資料の検討.
1. 本文によると、筆者が勇気を出して買ったのは何のチケットですか。
2. 本文の「とまあノーランに届くこともないが」で始まる段落を、主な事実を残したまま箇条書きにまとめてください。

本文.
-=-=-

私は震える指で、IMAXで見るTENETを捨てた。
ごめんなさい、クリストファー・ノーラン…。いつかまたIMAXでみるし、多分重厚で謎がいっぱい残りそうだから、いまは楽しげに歌って踊るイケメンたちを今は見させて…何も考えたくないの…。頭を使うのは仕事だけで十分なの…。これまであなたの作品は全て観てるし…、それにヒプノシスマイクの舞台については全然観るつもりなかったのよ。本当は。でも、YouTubeで2.5次元俳優さんたちの歌のうまさに驚いていたから…ずっと、頭の中にあったし、ナゴヤディビジョンの完成度が高くて…
とまあノーランに届くこともないが、「推しは出ないけど、でもナゴヤのクオリティ高いし」「舞台に行けないけど人混みも避けて観られるし」「これは運命」と、ひとしきり自分に言い聞かせて、かなり勇気を出して2.5次元ライブビューイングのチケットを買ったのである。
開始30秒で回収される4000円
オープニングの一番手が出てきてラップ初めて30秒くらいで「4000円は安かったな」と感じるクオリティのダンスとキャラ感とラップ。派手な舞台装置。

-=-=-

提供データ.
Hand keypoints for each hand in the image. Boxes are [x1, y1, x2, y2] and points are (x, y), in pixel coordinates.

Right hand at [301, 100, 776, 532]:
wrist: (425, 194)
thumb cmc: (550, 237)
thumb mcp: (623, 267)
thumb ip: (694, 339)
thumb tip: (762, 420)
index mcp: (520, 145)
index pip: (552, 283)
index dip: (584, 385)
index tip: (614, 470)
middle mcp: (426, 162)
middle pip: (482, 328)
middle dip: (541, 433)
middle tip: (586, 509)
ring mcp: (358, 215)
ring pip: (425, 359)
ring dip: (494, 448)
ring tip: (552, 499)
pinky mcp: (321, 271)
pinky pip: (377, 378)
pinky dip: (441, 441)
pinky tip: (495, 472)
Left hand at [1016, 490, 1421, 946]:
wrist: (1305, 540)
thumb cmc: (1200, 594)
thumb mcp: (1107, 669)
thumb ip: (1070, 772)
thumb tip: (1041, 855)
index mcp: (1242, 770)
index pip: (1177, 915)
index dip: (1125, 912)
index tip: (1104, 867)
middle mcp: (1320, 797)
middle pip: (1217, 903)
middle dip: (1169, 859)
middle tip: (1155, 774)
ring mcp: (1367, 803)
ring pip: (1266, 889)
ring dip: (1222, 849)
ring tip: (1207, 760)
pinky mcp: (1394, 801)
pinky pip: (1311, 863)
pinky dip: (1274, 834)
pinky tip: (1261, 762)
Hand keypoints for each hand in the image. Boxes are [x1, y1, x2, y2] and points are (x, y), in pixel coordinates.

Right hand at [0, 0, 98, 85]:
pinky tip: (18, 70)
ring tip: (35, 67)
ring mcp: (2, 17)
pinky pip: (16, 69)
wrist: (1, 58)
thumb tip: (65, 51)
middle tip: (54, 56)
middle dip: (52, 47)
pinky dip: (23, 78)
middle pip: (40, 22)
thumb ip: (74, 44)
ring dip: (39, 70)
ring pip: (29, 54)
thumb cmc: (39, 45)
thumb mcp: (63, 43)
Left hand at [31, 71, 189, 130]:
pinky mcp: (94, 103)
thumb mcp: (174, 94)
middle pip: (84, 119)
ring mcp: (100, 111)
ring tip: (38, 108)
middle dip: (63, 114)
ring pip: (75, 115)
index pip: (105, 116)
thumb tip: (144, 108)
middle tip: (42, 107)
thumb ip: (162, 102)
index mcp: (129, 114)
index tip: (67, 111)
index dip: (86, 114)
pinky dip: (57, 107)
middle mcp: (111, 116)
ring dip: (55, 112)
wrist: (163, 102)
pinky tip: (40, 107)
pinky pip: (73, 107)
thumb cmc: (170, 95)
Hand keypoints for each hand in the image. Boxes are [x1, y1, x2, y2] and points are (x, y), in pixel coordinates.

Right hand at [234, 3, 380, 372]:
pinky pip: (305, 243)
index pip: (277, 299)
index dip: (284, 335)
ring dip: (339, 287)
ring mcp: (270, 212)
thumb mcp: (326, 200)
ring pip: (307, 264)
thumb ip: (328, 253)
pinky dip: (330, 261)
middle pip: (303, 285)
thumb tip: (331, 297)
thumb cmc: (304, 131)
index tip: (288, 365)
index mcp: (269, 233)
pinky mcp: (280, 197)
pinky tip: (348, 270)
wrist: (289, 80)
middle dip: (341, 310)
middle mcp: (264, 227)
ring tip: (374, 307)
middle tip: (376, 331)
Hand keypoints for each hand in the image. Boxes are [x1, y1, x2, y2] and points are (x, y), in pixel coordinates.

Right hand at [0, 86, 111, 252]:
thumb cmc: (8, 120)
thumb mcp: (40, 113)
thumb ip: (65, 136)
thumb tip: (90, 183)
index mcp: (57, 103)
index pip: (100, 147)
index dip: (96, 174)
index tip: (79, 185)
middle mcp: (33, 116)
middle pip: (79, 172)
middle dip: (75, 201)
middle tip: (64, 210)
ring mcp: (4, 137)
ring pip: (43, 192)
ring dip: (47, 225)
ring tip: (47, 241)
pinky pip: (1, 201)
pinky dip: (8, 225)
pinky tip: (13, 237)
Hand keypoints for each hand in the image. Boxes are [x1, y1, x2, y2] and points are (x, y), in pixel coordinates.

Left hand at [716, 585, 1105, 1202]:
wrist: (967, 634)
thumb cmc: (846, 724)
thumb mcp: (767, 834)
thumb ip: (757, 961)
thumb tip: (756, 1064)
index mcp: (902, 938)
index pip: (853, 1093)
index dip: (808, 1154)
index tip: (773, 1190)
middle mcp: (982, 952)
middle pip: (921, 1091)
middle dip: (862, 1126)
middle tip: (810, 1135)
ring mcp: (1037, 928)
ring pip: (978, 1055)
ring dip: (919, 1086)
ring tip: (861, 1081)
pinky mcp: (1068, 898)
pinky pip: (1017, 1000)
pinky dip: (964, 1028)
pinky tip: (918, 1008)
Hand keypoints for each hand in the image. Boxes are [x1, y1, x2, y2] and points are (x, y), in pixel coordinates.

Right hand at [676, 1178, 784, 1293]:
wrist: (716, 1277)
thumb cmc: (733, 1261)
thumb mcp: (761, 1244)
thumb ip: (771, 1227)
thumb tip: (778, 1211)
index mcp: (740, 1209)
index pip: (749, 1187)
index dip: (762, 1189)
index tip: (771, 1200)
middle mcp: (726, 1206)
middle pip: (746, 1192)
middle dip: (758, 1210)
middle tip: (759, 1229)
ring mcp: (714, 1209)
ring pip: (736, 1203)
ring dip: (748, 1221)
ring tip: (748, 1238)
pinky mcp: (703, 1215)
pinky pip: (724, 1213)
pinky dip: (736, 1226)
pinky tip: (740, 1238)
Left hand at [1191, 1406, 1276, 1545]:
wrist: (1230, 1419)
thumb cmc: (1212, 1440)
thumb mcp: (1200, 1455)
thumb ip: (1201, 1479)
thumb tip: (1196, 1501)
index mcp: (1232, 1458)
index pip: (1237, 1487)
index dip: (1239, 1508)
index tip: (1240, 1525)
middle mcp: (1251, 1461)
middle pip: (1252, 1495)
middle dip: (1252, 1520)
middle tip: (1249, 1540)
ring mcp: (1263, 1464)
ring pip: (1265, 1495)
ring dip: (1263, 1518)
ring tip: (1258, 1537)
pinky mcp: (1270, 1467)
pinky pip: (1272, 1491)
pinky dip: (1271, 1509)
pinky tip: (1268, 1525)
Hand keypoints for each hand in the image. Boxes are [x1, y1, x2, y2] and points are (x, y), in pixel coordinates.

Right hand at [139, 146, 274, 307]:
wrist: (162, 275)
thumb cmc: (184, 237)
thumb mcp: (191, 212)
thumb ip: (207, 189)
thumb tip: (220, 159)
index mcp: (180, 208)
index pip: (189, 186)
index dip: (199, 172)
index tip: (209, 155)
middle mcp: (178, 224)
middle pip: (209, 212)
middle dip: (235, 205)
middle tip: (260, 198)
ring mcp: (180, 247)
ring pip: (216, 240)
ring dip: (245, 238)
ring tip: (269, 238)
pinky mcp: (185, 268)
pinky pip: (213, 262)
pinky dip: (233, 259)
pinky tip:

-=-=-

記述回答.
1. 2.5次元ライブビューイングのチケットです。

2.
- 購入前に、次のように自分に言い聞かせた
  - 推しは出ないが、ナゴヤのクオリティが高い
  - 舞台には行けないが、人混みを避けて観られる
  - これは運命
- かなり勇気を出して、2.5次元ライブビューイングのチケットを購入した